Gece yatak ıslatmada başarılı tedavi için uyulması gereken önlemler nelerdir?
Tedavide en kritik nokta aile ve çocuğa rahatsızlığı hakkında yeterli bilgi vermek, bunun çocuğun elinde olmayan bir problem olduğunu anlatarak, tedaviye uyum ve motivasyonlarını en üst düzeyde tutmaktır. Çocuk ve ailenin sorunu tam olarak anlamasının ve tedaviye katılmasının sağlanamadığı durumlarda uygulanan tedavi başarısız olmakta veya tedavi kesildiğinde sorun tekrarlamaktadır. Başarılı tedavi için diğer önemli konu, çocuğun öncelikle tuvalete gitme alışkanlığının düzenlenmesi, idrar tutma gibi yanlış alışkanlıklarının kırılması, barsaklarının ve mesanesinin düzenli boşaltılmasının sağlanmasıdır. Uykudayken çocukların altına bez bağlanması veya yataklarına koruyucu örtü serilmesi uyku kalitesini artırmak için önerilen uygulamalardır.
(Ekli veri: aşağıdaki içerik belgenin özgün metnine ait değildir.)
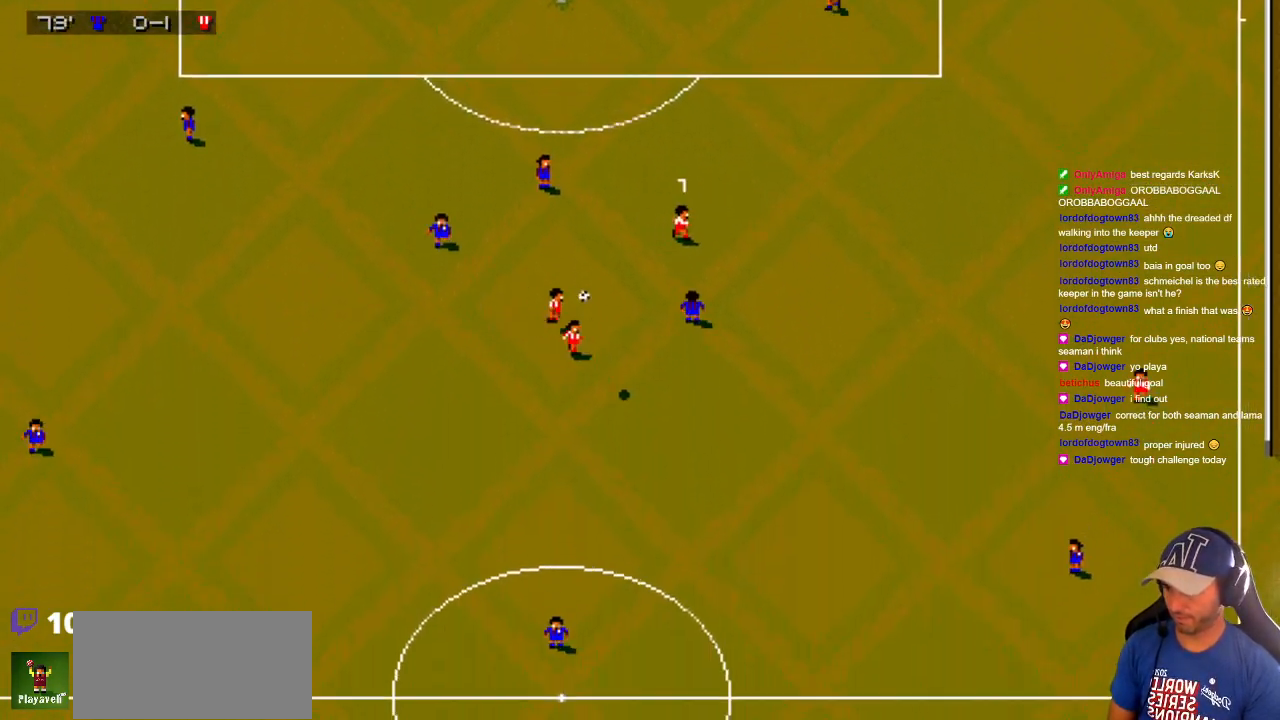
{"buttons": ["DPAD_RIGHT"], "events": [[83, "DPAD_DOWN", "down"], [333, "DPAD_DOWN", "up"]]}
Gece yatak ıslatması olan çocukların su içmesini kısıtlamak gerekli midir?
Gece yatak ıslatması olan çocuklar gündüz saatlerinde istedikleri kadar su içebilirler. Ancak uykudan birkaç saat önce sıvı alımının kısıtlanması önerilir. Akşam yemeğinden sonra sulu gıdaların kısıtlanması, gece uyanmalarını azaltmak ve tedavi başarısını artırmak açısından gereklidir. Akşam yemeğinde ve yatana kadar çocuğu gece susatacak aşırı tuzlu, aşırı şekerli ve yağlı yiyeceklerden kaçınılmalıdır.
Gece yatak ıslatmanın tedavisi nasıl yapılır?
Gece yatak ıslatmanın bütün dünyanın kabul ettiği iki tedavisi vardır. Bunlardan ilki alarm tedavisi, diğeri de gece idrar çıkarmayı azaltan bir ilaçtır.
Alarm tedavisinde amaç, çocuğun gece mesane doluluğu hissi ile uyanabilmesini sağlamaktır. Bu yöntem uykusu ağır olan çocuklarda tercih edilir, ancak hasta uyumu ve kullanımdaki yanlışlıklar başarılı sonuç alınmasında en büyük sorunlardır. Alarm tedavisi kullanarak iyileşen hastalarda idrar kaçırmanın tekrarlama şansı düşüktür.
İlaç tedavisinde ise uykudayken böbreklerden idrar atılımını azaltan bir ilaç kullanılır. Bu ilaç, daha çok gece idrar üretiminin yüksek olduğu veya mesane kapasitesinin düşük olduğu hastalarda tercih edilir ve alarmın tedavisine göre avantajı çabuk etki göstermesidir. Ancak ilaç kesildiğinde gece idrar kaçırmanın tekrarlama olasılığı mevcuttur. Gerek alarm tedavisinin, gerek ilaç tedavisinin başarı oranları %70-80 civarındadır. Dirençli hastalarda her iki tedavi kombine kullanılabilir. Tedaviden sonra bir aylık izlem süresince hiç düzelme olmadıysa, tanıda bir yanlışlık olup olmadığı araştırılmalı, tedavinin uygun bir şekilde uygulanıp uygulanmadığı gözden geçirilmelidir.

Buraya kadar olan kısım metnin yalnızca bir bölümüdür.